The outage stemmed from a cyberattack on Hillsboro-based data center operator Opus Interactive, which hosted Ruby's services.
The ransomware attack took out most of Opus’ cloud customers in Hillsboro and Dallas, Texas, said Opus CEO Shannon Hulbert. This included Oregon's campaign finance reporting system. The hosting company worked with customers and specialists to restore service within four days. It doesn’t appear any customer data was compromised.
“We hardened (systems and processes) even further than before,” said Hulbert. She declined to offer details of exactly what the company is doing differently.
"The 26 year old organization worked round the clock with data forensics specialists and restoration consultants in an effort to bring customers back online as safely and quickly as possible. Forensics has shown no evidence of customer data exfiltration," Hulbert said in an email.
Ruby has since migrated its business to Amazon's AWS and is conducting vendor audits to help further protect it, and its customers, from any similar incidents in the future.
“We plan for cyberattacks,” Ruby CEO Kate Winkler wrote on LinkedIn following the incident. “We have fully redundant systems, with automatic failover, geographic separation of environments, system-level and device-level anti-virus monitoring, multi-factor authentication, encryption on all our data, and a detailed cyber policy accompanied by employee cyber security training. We know to immediately shut down vulnerable systems, contact the FBI, and engage cybersecurity and forensics professionals.”
In a follow-up interview, Winkler said there is plenty that it and other businesses can do to help shield from the fallout of an attack.
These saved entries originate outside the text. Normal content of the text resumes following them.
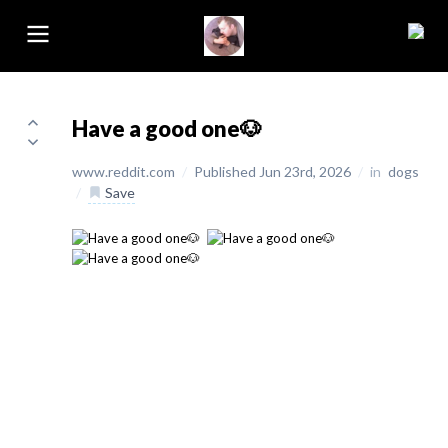
Have a good one🐶
www.reddit.com
/
Published Jun 23rd, 2026
/
in
dogs
/
Save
Ruby plans to launch a series of interviews with cybersecurity experts for Ruby customers to help everyone better prepare for disasters, whether they are natural disasters or cyberattacks.
Security is about risks and though for some businesses the risk is low, it's not zero.
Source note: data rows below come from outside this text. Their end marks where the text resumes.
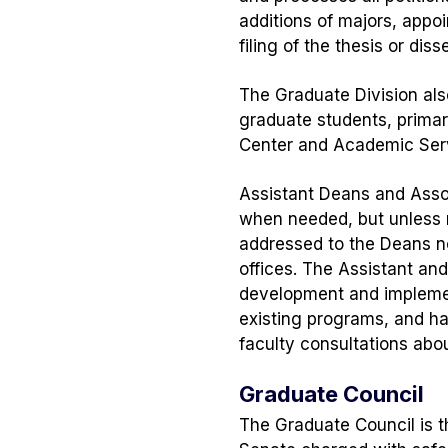
additions of majors, app
filing of the thesis or diss
The Graduate Division als
graduate students, primar
Center and Academic Ser
Assistant Deans and Asso
when needed, but unless n
addressed to the Deans no
offices. The Assistant an
development and implemen
existing programs, and h
faculty consultations abou
Graduate Council
The Graduate Council is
“That .01% chance happened,” Winkler said. “That is the (business security) lens we now have.”
Here’s some of Ruby’s big takeaways following the cyberattack on their cloud vendor host:
Monitor, monitor monitor
Ruby runs complex infrastructure so it has internal systems in place that sit outside the company's hosting environment to monitor activity. Ruby employees are paged whenever the system identifies something unusual. That's what happened on May 8. Employees began receiving messages of "system not responding." Ruby's team was able to quickly discern that the problem resided with the host, which allowed Ruby to reach out to Opus Interactive for details.
Communication
Roughly 14,000 small businesses rely on Ruby for virtual receptionist service and other telecommunications services. Communication guidelines are part of Ruby's disaster planning. Winkler said those guidelines include informing customer about what the company can control and what they are doing about it. In the case of the outage, this meant fairly detailed updates on the company’s status page about how Ruby was rebuilding its systems on Amazon Web Services and the timing of that effort.
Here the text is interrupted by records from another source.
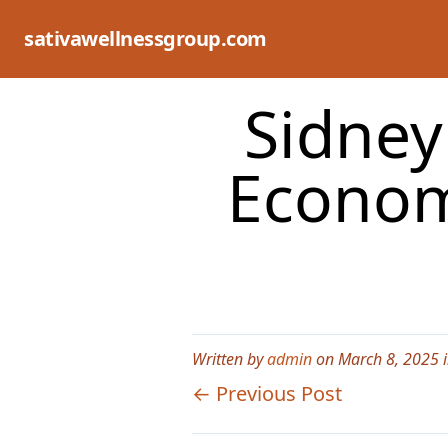
Skip
to
sativawellnessgroup.com
content
Sidney 
Econom
Written by
admin
on March 8, 2025 
← Previous Post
Have a backup system ready to go
Ruby has not only migrated its business to AWS, it is setting up a backup with Microsoft’s Azure cloud. Ruby works with a number of vendors who each have their own licenses and paperwork. Winkler said getting all vendor documentation in place with any backup hosting service will allow for a quick restoration of service should the primary host have an outage.
Know your vendors
Ruby is auditing its vendors so it can fully understand their systems and infrastructure, and to assess their partners' preparedness and protocols when a cyberattack or other disaster strikes.
Have cybersecurity insurance
Cybersecurity insurance is important, Winkler said, adding that if a cyberattack does occur, companies should contact their insurer immediately. Many insurance companies can provide access to resources to address the issue immediately and forensic teams that can help investigate what went wrong.